■ **Source records**:
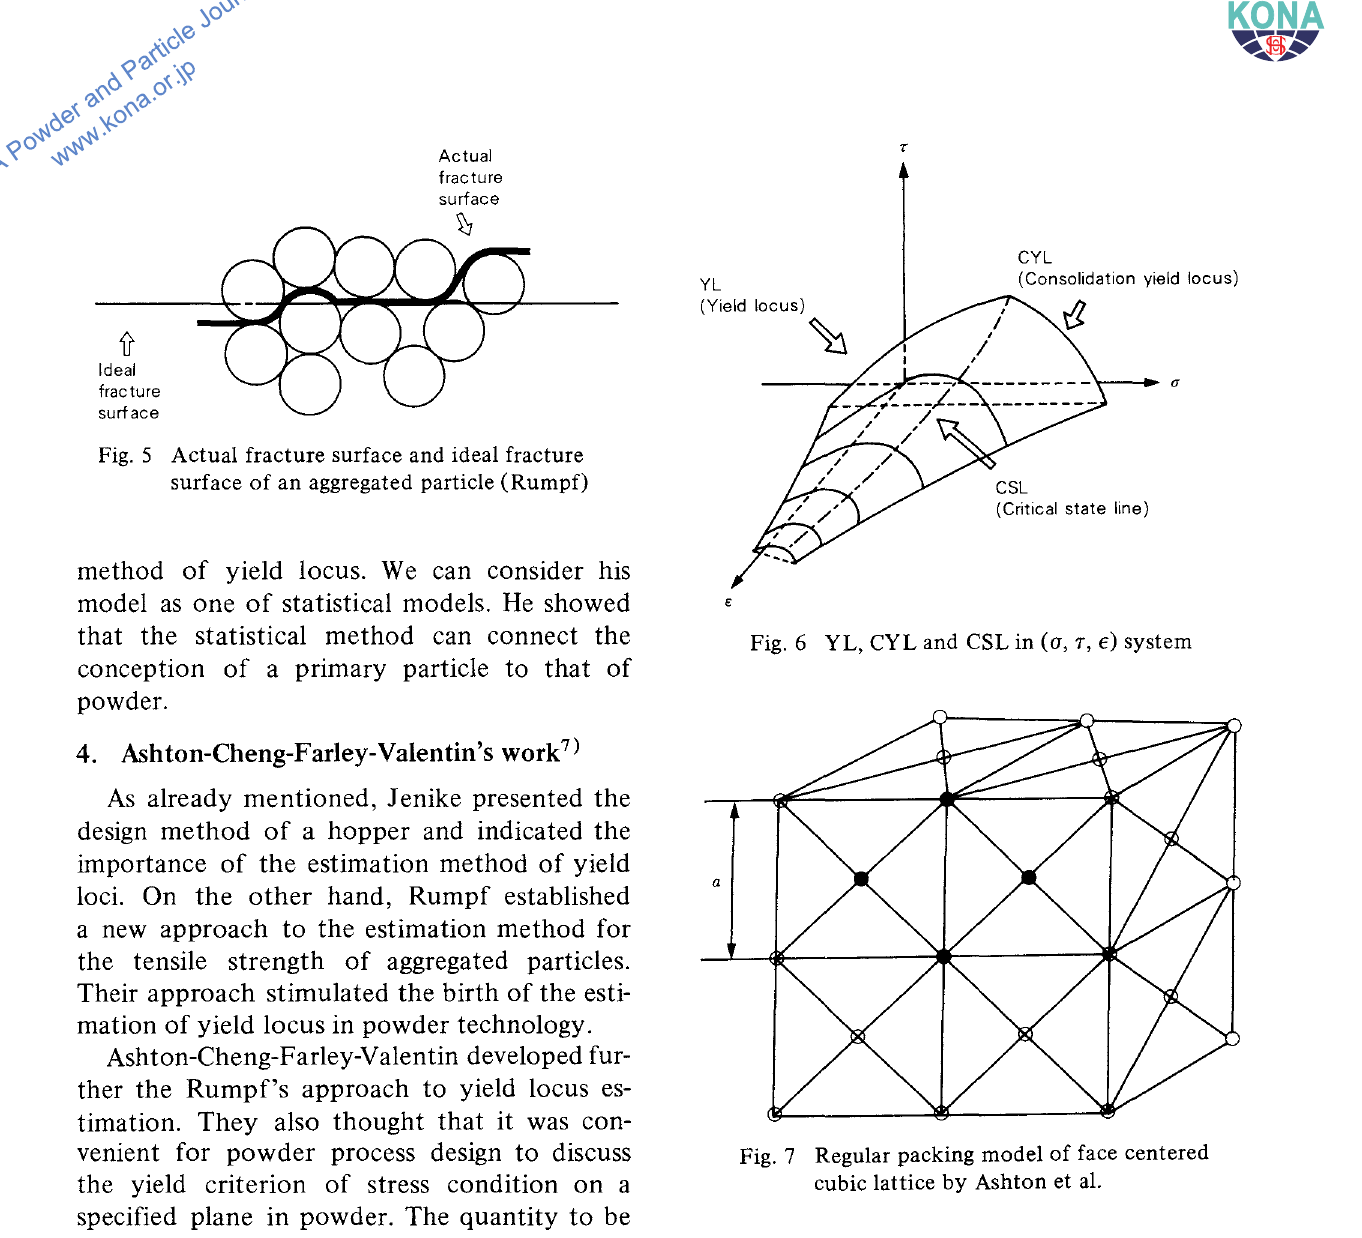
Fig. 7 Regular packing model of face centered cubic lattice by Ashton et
==
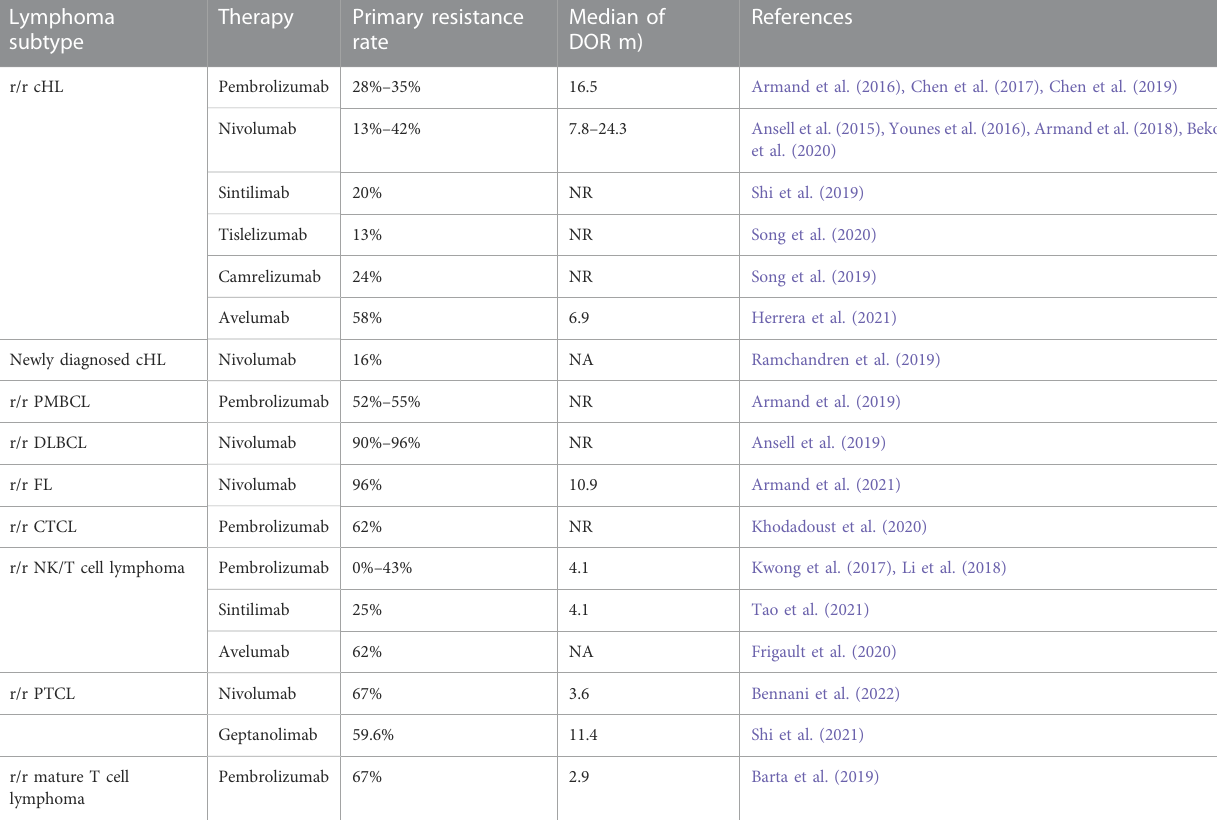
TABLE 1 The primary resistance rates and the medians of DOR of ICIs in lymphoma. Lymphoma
==
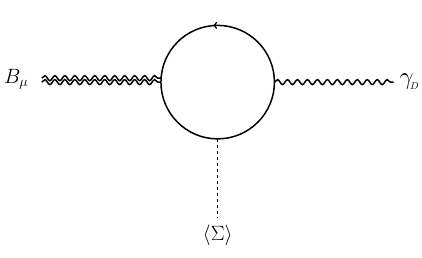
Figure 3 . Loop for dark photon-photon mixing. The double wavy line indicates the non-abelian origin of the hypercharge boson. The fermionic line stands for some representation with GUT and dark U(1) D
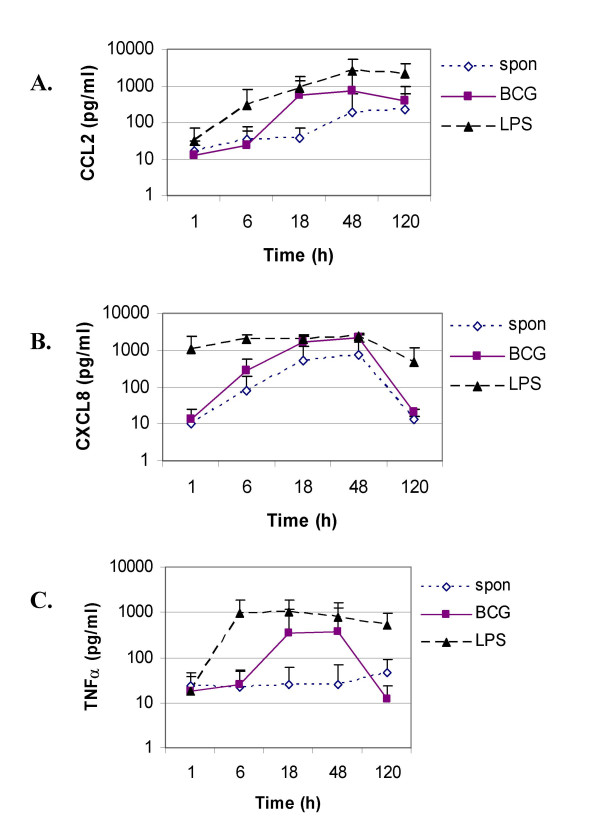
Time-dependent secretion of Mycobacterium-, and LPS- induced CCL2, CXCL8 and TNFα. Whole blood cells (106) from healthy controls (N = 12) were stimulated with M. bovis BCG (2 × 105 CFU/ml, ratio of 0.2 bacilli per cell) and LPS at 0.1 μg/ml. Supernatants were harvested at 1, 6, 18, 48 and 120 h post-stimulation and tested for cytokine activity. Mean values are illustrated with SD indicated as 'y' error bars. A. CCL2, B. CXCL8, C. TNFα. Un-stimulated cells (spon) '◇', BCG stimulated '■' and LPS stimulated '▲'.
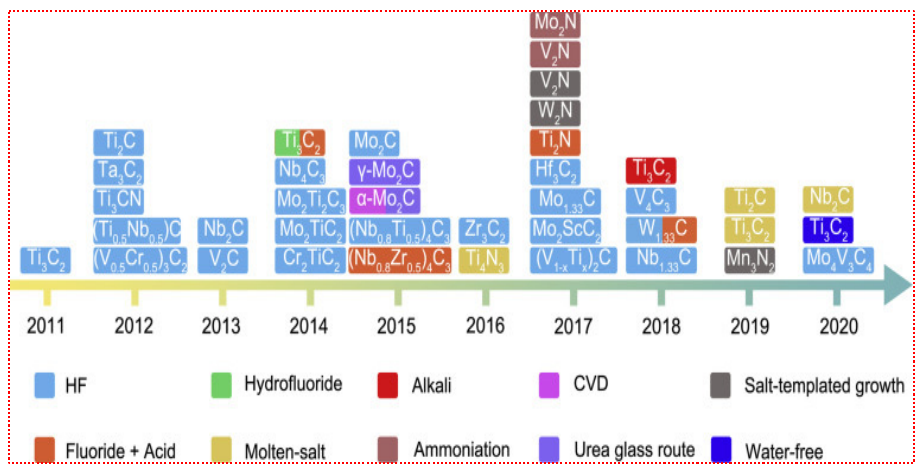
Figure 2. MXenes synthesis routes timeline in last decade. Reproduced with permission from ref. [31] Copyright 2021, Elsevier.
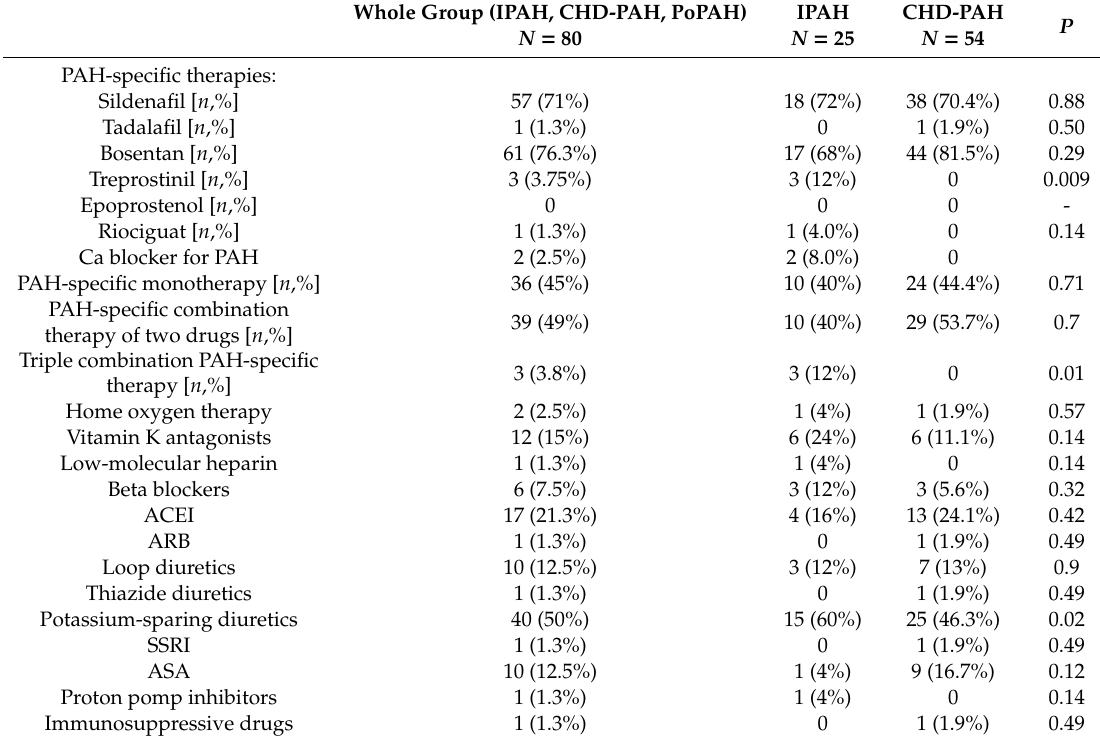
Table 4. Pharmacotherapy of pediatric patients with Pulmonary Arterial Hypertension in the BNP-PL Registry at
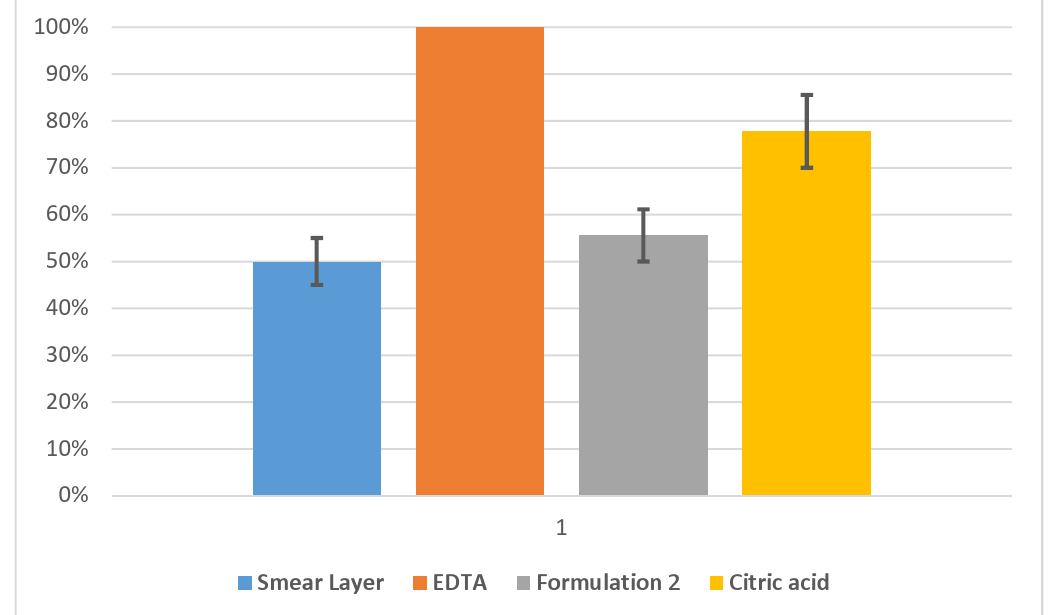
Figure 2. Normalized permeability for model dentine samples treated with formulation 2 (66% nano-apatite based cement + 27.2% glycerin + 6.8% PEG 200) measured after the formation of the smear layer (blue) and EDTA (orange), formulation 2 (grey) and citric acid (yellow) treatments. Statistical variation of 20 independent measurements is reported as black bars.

■ **Your assignment**: Using the entries above, say how many lines contain the string "Figure"; the number is the full reply.

■ **Reply to the task**: 3